Please copy out the lines below from the line with "List the series" up to and including the line with "Speed (km/h), Rank, Speed (scaled)", and replace "peak" with "maximum" while keeping everything else the same.

[Given information Boundary: Start]

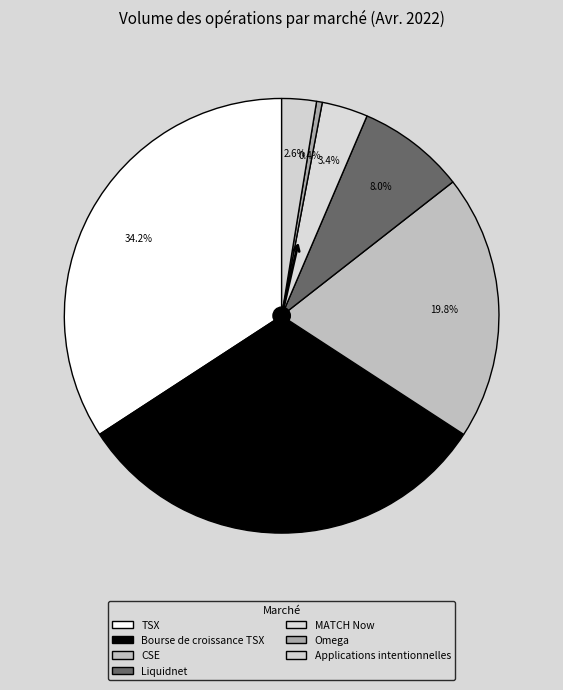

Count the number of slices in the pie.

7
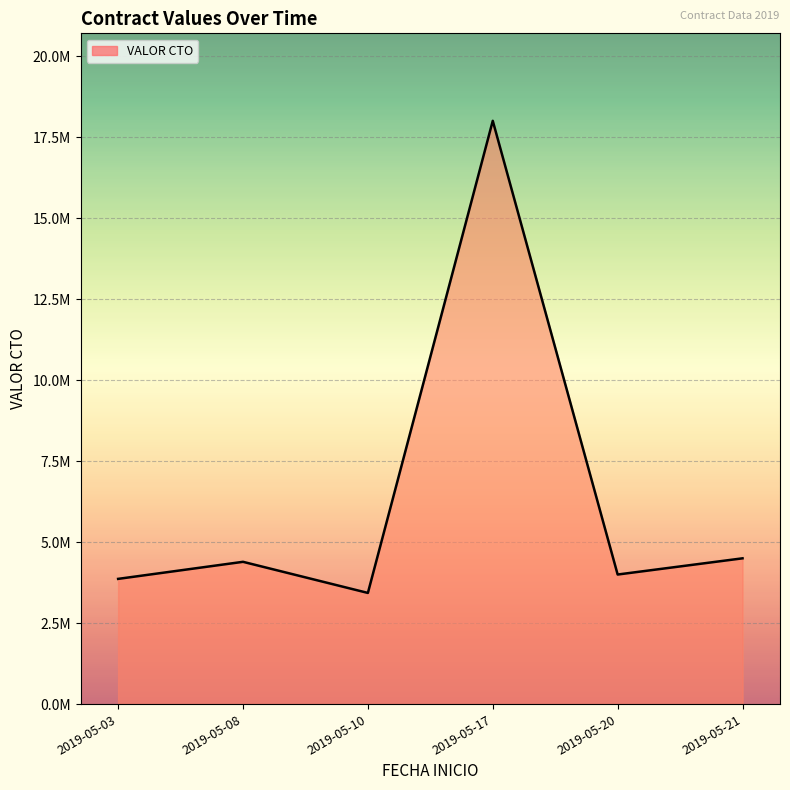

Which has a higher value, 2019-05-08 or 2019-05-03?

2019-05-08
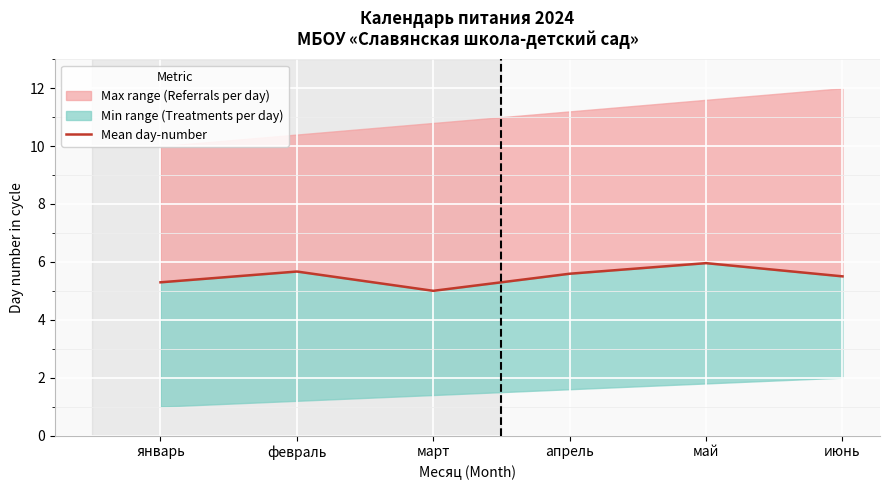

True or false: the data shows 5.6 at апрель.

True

[Given information Boundary: End]
[Given information Boundary: Start]

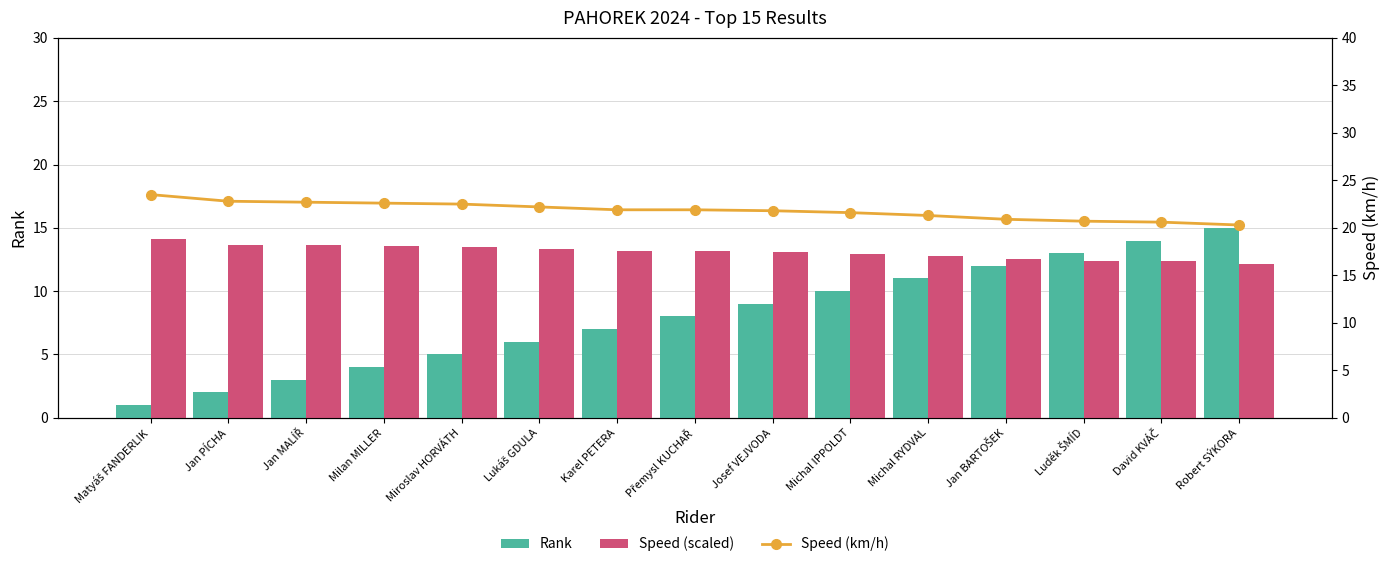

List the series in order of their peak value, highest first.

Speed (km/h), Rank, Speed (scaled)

[Given information Boundary: End]

● **Answer to this exercise**:
List the series in order of their maximum value, highest first.

Speed (km/h), Rank, Speed (scaled)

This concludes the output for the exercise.